Rodney Stoke is a small village and civil parish, located at , 5 miles north-west of Wells, in the English county of Somerset. The village is on the A371 between Draycott and Westbury-sub-Mendip.

The parish includes the larger village of Draycott.  South of the A371 the parish includes an area of the Somerset Levels, extending to the River Axe.  North of the A371 the southern slopes of the Mendip Hills rise to an area of the parish on the Mendip plateau.  The parish is therefore an area of high biodiversity supporting local rare species of plants and animal life.

History

Close to the village is Westbury Camp, which represents the remains of an Iron Age enclosed settlement and has been designated as a Scheduled Ancient Monument.

Rodney Stoke was listed in the Domesday Book of 1086 as Stoches, meaning 'a stockaded settlement' from the Old English stoc. In 1291 the place name was recorded as Stokgifford. The Giffords were Saxon nobility at the time of Edward the Confessor with Walter Gifford (then spelt Gifard) as the Earl of Buckingham.

The parish was part of the Winterstoke Hundred.

The village was the home of, and is probably named after, Sir John Rodney (d. 1400). However Ekwall indicates that Stoke Gifford was held by Richard de Rodene in 1303.

The first Baron Rodney was George Brydges Rodney (1718/19–92), a British naval admiral of Napoleonic times.

It is one of the nine Thankful Villages in Somerset which suffered no fatalities during World War I.  There is a memorial window in the Parish Church together with a new plaque that testifies to the village's enduring pride in their good fortune.

Governance

The parish council has responsibility for local issues, including setting an annual precept (local rate) to cover the council's operating costs and producing annual accounts for public scrutiny. The parish council evaluates local planning applications and works with the local police, district council officers, and neighbourhood watch groups on matters of crime, security, and traffic. The parish council's role also includes initiating projects for the maintenance and repair of parish facilities, as well as consulting with the district council on the maintenance, repair, and improvement of highways, drainage, footpaths, public transport, and street cleaning. Conservation matters (including trees and listed buildings) and environmental issues are also the responsibility of the council.

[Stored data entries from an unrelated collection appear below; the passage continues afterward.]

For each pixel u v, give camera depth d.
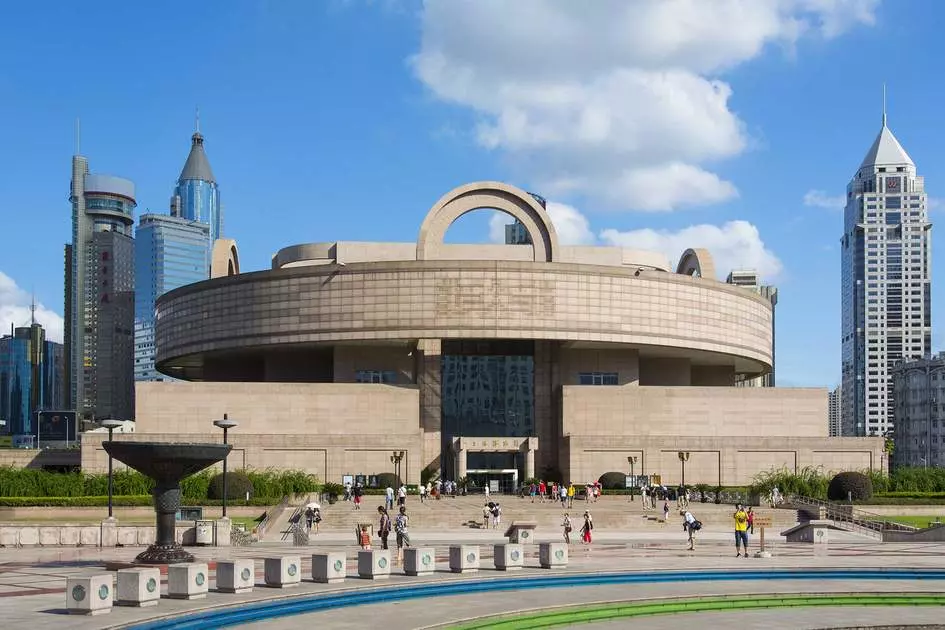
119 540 52.28
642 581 37.12
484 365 109.31
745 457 103.19
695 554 48.47
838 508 78.44
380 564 36.94
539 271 103.25
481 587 34.78
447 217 107.75
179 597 30.77
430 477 102.56
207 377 119.44
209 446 40.41
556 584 36.19
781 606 32.12
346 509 76.69
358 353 107.56
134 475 84.19
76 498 75.88
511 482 104.19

The village falls within the Non-metropolitan district of Mendip, which was formed on 1 April 1974 under the Local Government Act 1972, having previously been part of Wells Rural District, which is responsible for local planning and building control, local roads, council housing, environmental health, markets and fairs, refuse collection and recycling, cemeteries and crematoria, leisure services, parks, and tourism.

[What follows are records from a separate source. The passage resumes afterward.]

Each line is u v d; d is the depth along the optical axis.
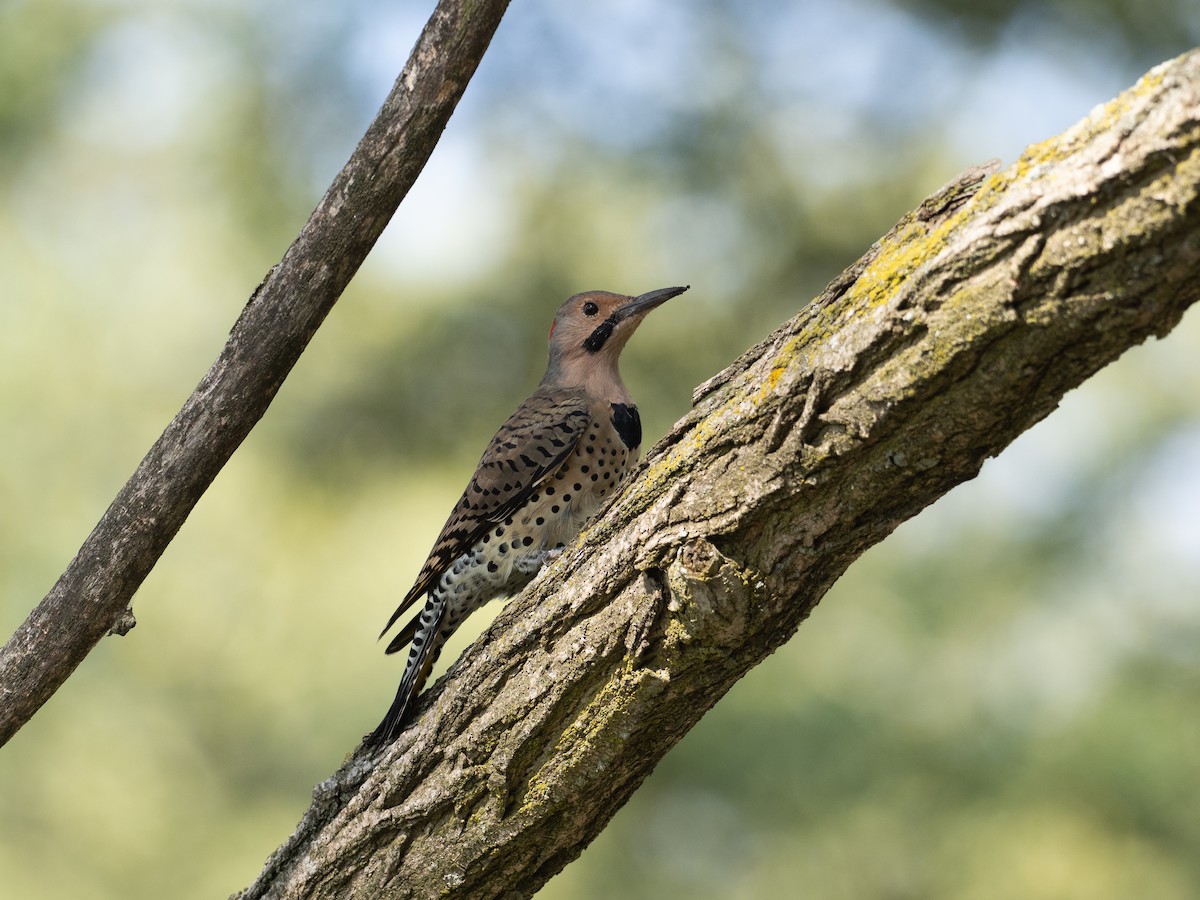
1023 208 4.06
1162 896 11.88
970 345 4.22
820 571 4.88
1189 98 3.74
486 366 13.70
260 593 13.45
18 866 13.09
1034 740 12.61
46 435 13.53
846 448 4.57
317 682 13.15
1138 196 3.85
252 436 13.72
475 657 5.55
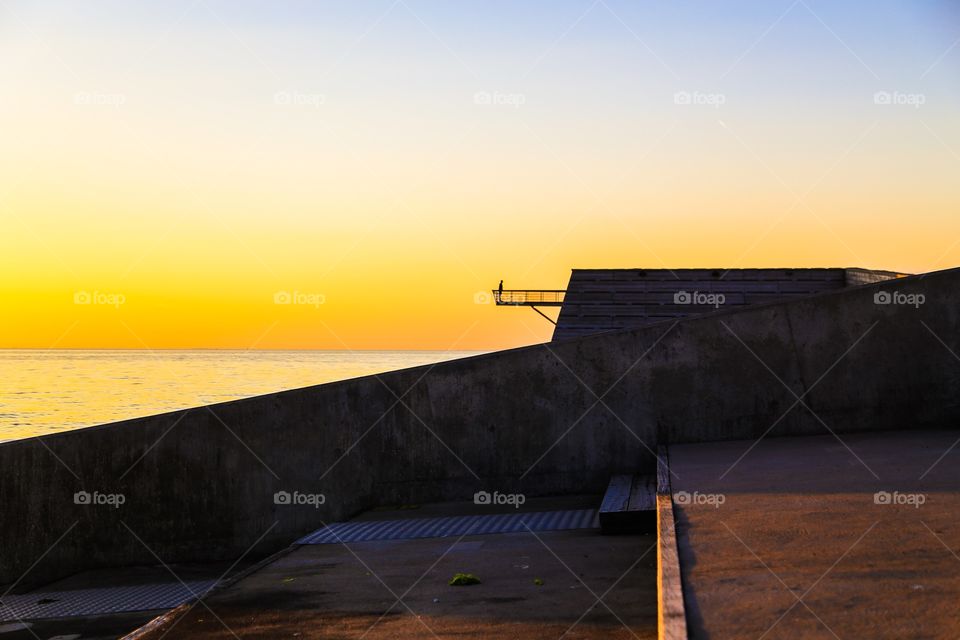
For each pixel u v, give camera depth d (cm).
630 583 663
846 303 1108
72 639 807
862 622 400
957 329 1093
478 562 773
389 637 561
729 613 425
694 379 1109
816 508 664
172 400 5738
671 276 2142
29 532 1141
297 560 849
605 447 1112
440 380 1134
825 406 1100
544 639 534
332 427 1142
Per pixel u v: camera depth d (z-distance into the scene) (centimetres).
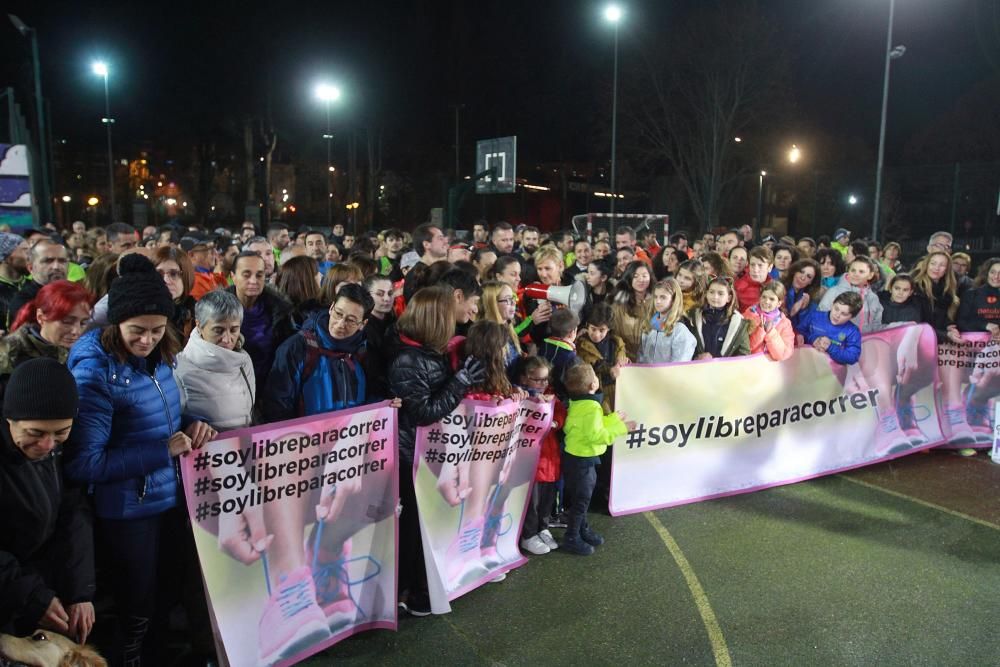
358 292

Somerset County Council is responsible for running the largest and most expensive local services such as education, social services, libraries, main roads, public transport, policing and fire services, trading standards, waste disposal and strategic planning.

The village is in the 'Rodney and Westbury' electoral ward. The ward starts in the north west at Draycott and passes through Rodney Stoke to end at Westbury-sub-Mendip. The total population of the ward as at the 2011 census was 2,127.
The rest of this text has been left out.